Tag Archives: LensWork

Finding My Own Personal Style

I seem to be examining my psyche in paint these days. I was feeling somewhat unsettled that I keep trying new ways of expressing myself, but continuing to feel that I had not quite found my way. I was feeling that I had not yet found my personal voice.

I was pleased to find an article in the magazine LensWork* that put my mind at ease. It was written by a very discerning photographer, Guy Tal, and it applies to all of us pursing a creative endeavor. The name of the article is “Forget Vision.” These are some of his words:

“Forget vision, forget personal style, forget unique voice; these are not goals, they are by-products. The most meaningful art you can make is not about a particular look, subject matter, or visual effect, but about the way you respond to and interpret the world.”

He goes on to say, “Searching for a vision is futile; it is a moving target. The only way to find one’s vision once and for all, is to stop evolving as a person and as an artist.”

Ann Hart Marquis-Winter in New Mexico-personal style

New Mexico, Winter #2, acrylic on canvas, 10 x 20-inches, ©2015. Ann Hart Marquis

I feel that my work is changing and evolving almost every time I pick up a paintbrush. I am relieved to hear someone say that finding one’s personal style is a somewhat frustrating goal. That is what I have been feeling for a while. Now I know why.

I would love your comments.

*Lenswork, Jan-Feb, 2015, No. 116.

The Emotional Connection to Art

Every two months the prestigious photography magazine LensWork arrives at our home. I am not the photographer in the family, but I love to look at good fine art photos. Some may give me ideas for my painting. Some I find to be mediocre. I also like to read the comments of the editor, Brooks Jensen. In the latest issue (No. 109) he writes about the importance of understanding that viewers connect to art in various ways.

In interacting with an aunt who was evaluating several images, Brooks noticed that the images that she considered valuable, interesting, and compelling, were based on whether she had any connection to the content of the image. Similarly, our artwork will only be valuable or desirable to those who feel a pull or are seduced by the content.

Brooks states, “The artwork that is meaningful and truly speaks to us — and thereby has value — is the artwork that connects with us on a deeper level than like and dislike. It connects with us because somehow it explains, clarifies, illuminates, sympathetically vibrates with, or in some other way touches us either emotionally, intellectually, or spiritually.”
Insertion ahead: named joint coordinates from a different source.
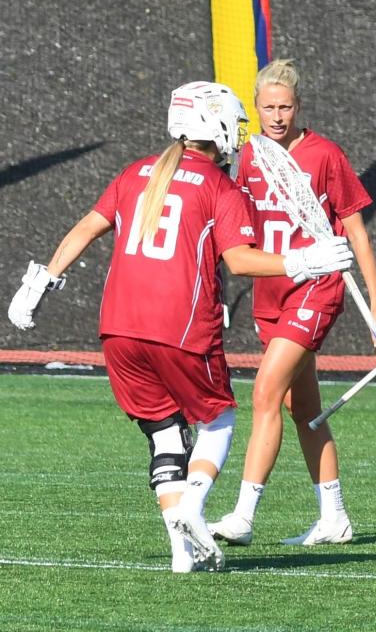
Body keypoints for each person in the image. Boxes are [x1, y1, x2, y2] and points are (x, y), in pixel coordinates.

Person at [6, 82, 352, 572]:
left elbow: (87, 226)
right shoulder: (218, 186)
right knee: (219, 422)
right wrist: (304, 259)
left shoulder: (135, 173)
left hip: (118, 329)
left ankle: (180, 554)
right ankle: (194, 504)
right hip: (181, 327)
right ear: (217, 125)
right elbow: (240, 262)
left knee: (166, 437)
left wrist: (42, 281)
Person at [210, 59, 376, 547]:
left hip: (317, 288)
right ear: (255, 107)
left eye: (285, 106)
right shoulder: (247, 156)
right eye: (268, 107)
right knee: (302, 406)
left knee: (264, 394)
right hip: (273, 290)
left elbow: (356, 230)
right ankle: (334, 516)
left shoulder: (325, 154)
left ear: (299, 106)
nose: (276, 116)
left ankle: (243, 516)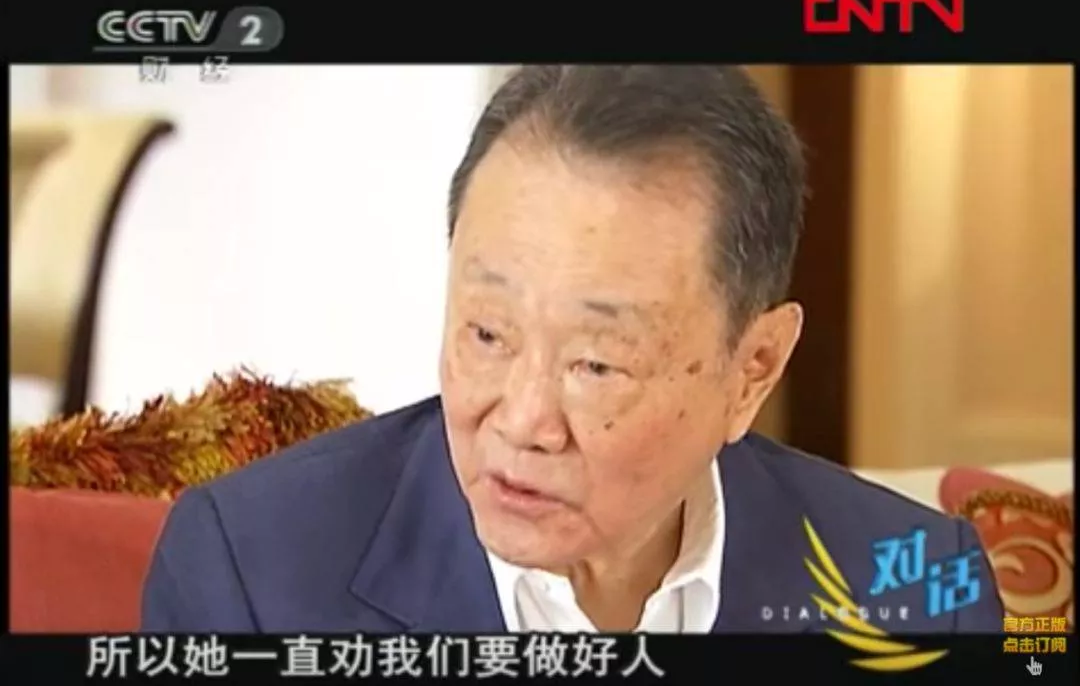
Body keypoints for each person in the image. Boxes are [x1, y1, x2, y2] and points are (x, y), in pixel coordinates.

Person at [141, 65, 1002, 634]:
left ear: (754, 371)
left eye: (596, 363)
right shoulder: (250, 573)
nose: (521, 423)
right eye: (487, 334)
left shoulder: (920, 591)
Trying to understand why and how a collector decides to by a particular painting of mine has sometimes been a mystery to me. Sometimes a friend will surprise me by purchasing a piece because the content of the painting is not a topic that I imagine would be compelling to her. I then realize that there are many things I don’t know about her, or perhaps have projected onto her. Here is one such piece.


Red Swing, acrylic on canvas, 12″x12″, ©2011, Ann Hart Marquis

It is also mysterious how one piece in my show could have been sold many times because, I surmise, it had some universal as well as personal appeal. I can never guess which painting will be the highlight of the show, but there always seems to be one or two that are the most desirable. Here are two that fall into that category:


Nightfall, acrylic on canvas, 16″x20″, ©2009, Ann Hart Marquis

Orange Lotus, acrylic on canvas, 14″x14″,
©2012, Ann Hart Marquis


Equally mysterious to me is why a painting that I consider perhaps one of my best, does not sell at an exhibit. It may sell later or never. Here is one of my favorite endeavors that has not yet sold.


Precarious, acrylic on canvas, 20″x24″, ©2010, Ann Hart Marquis

Have you done work or looked at a piece of art that surprised you by how compelling it is?